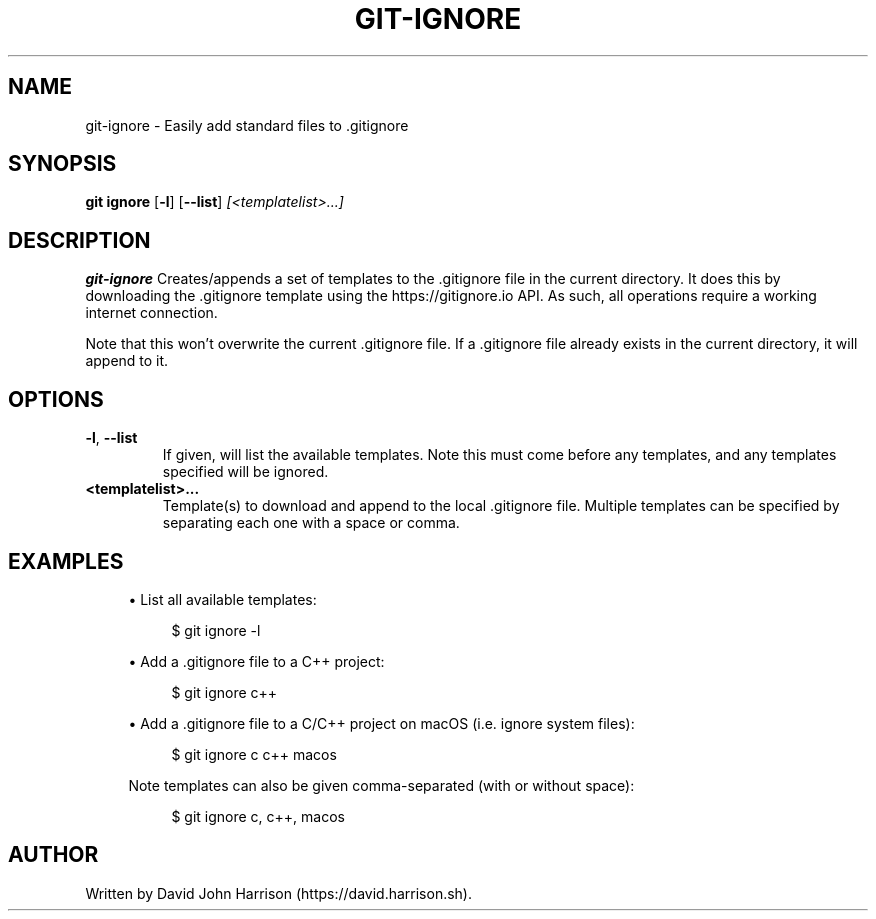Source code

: .\" Manpage for git-ignore
.TH GIT-IGNORE 1
.\"
.\"
.SH NAME
git-ignore \- Easily add standard files to .gitignore
.\"
.\"
.SH SYNOPSIS
.B git ignore
[\fB\-l\fR]
[\fB\-\-list\fR]
.IR [<templatelist>...]
.\"
.\"
.SH DESCRIPTION
.B git-ignore
Creates/appends a set of templates to the .gitignore file in the current directory.
It does this by downloading the .gitignore template using the https://gitignore.io API.
As such, all operations require a working internet connection.
.PP
Note that this won't overwrite the current .gitignore file.
If a .gitignore file already exists in the current directory, it will append to it.
.\"
.\"
.SH OPTIONS
.TP
.BR \-l ", " \-\-list
If given, will list the available templates. Note this must come before any templates,
and any templates specified will be ignored.
.TP
.BR <templatelist>...
Template(s) to download and append to the local .gitignore file.
Multiple templates can be specified by separating each one with a space or comma.
.\"
.\"
.SH EXAMPLES
.sp
.RS 4
.ie n \{\
\h'-04'\(bu\h'+03'\c
.\}
.el \{\
.sp -1
.IP \(bu 2.3
.\}
List all available templates:
.sp
.if n \{\
.RS 4
.\}
.nf
$ git ignore -l
.fi
.if n \{\
.RE
.\}
.sp
.RE
.sp
.RS 4
.ie n \{\
\h'-04'\(bu\h'+03'\c
.\}
.el \{\
.sp -1
.IP \(bu 2.3
.\}
Add a .gitignore file to a C++ project:
.sp
.if n \{\
.RS 4
.\}
.nf
$ git ignore c++
.fi
.if n \{\
.RE
.\}
.sp
.RE
.sp
.RS 4
.ie n \{\
\h'-04'\(bu\h'+03'\c
.\}
.el \{\
.sp -1
.IP \(bu 2.3
.\}
Add a .gitignore file to a C/C++ project on macOS (i.e. ignore system files):
.sp
.if n \{\
.RS 4
.\}
.nf
$ git ignore c c++ macos
.fi
.if n \{\
.RE
.\}
.sp
Note templates can also be given comma-separated (with or without space):
.sp
.if n \{\
.RS 4
.\}
.nf
$ git ignore c, c++, macos
.RE
.\"
.\"
.SH AUTHOR
Written by David John Harrison (https://david.harrison.sh).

--------------------------------

_JOB ITEM_.
With images left out, the data must be transcribed exactly.

_ANSWER TO THE PROBLEM_.
Source code

: .\" Manpage for git-ignore
.TH GIT-IGNORE 1
.\"
.\"
.SH NAME
git-ignore \- Easily add standard files to .gitignore
.\"
.\"
.SH SYNOPSIS
.B git ignore
[\fB\-l\fR]
[\fB\-\-list\fR]
.IR [<templatelist>...]
.\"
.\"
.SH DESCRIPTION
.B git-ignore
Creates/appends a set of templates to the .gitignore file in the current directory.
It does this by downloading the .gitignore template using the https://gitignore.io API.
As such, all operations require a working internet connection.
.PP
Note that this won't overwrite the current .gitignore file.
If a .gitignore file already exists in the current directory, it will append to it.
.\"
.\"
.SH OPTIONS
.TP
.BR \-l ", " \-\-list
If given, will list the available templates. Note this must come before any templates,
and any templates specified will be ignored.
.TP
.BR <templatelist>...
Template(s) to download and append to the local .gitignore file.
Multiple templates can be specified by separating each one with a space or comma.
.\"
.\"
.SH EXAMPLES
.sp
.RS 4
.ie n \{\
\h'-04'\(bu\h'+03'\c
.\}
.el \{\
.sp -1
.IP \(bu 2.3
.\}
List all available templates:
.sp
.if n \{\
.RS 4
.\}
.nf
$ git ignore -l
.fi
.if n \{\
.RE
.\}
.sp
.RE
.sp
.RS 4
.ie n \{\
\h'-04'\(bu\h'+03'\c
.\}
.el \{\
.sp -1
.IP \(bu 2.3
.\}
Add a .gitignore file to a C++ project:
.sp
.if n \{\
.RS 4
.\}
.nf
$ git ignore c++
.fi
.if n \{\
.RE
.\}
.sp
.RE
.sp
.RS 4
.ie n \{\
\h'-04'\(bu\h'+03'\c
.\}
.el \{\
.sp -1
.IP \(bu 2.3
.\}
Add a .gitignore file to a C/C++ project on macOS (i.e. ignore system files):
.sp
.if n \{\
.RS 4
.\}
.nf
$ git ignore c c++ macos
.fi
.if n \{\
.RE
.\}
.sp
Note templates can also be given comma-separated (with or without space):
.sp
.if n \{\
.RS 4
.\}
.nf
$ git ignore c, c++, macos
.RE
.\"
.\"
.SH AUTHOR
Written by David John Harrison (https://david.harrison.sh).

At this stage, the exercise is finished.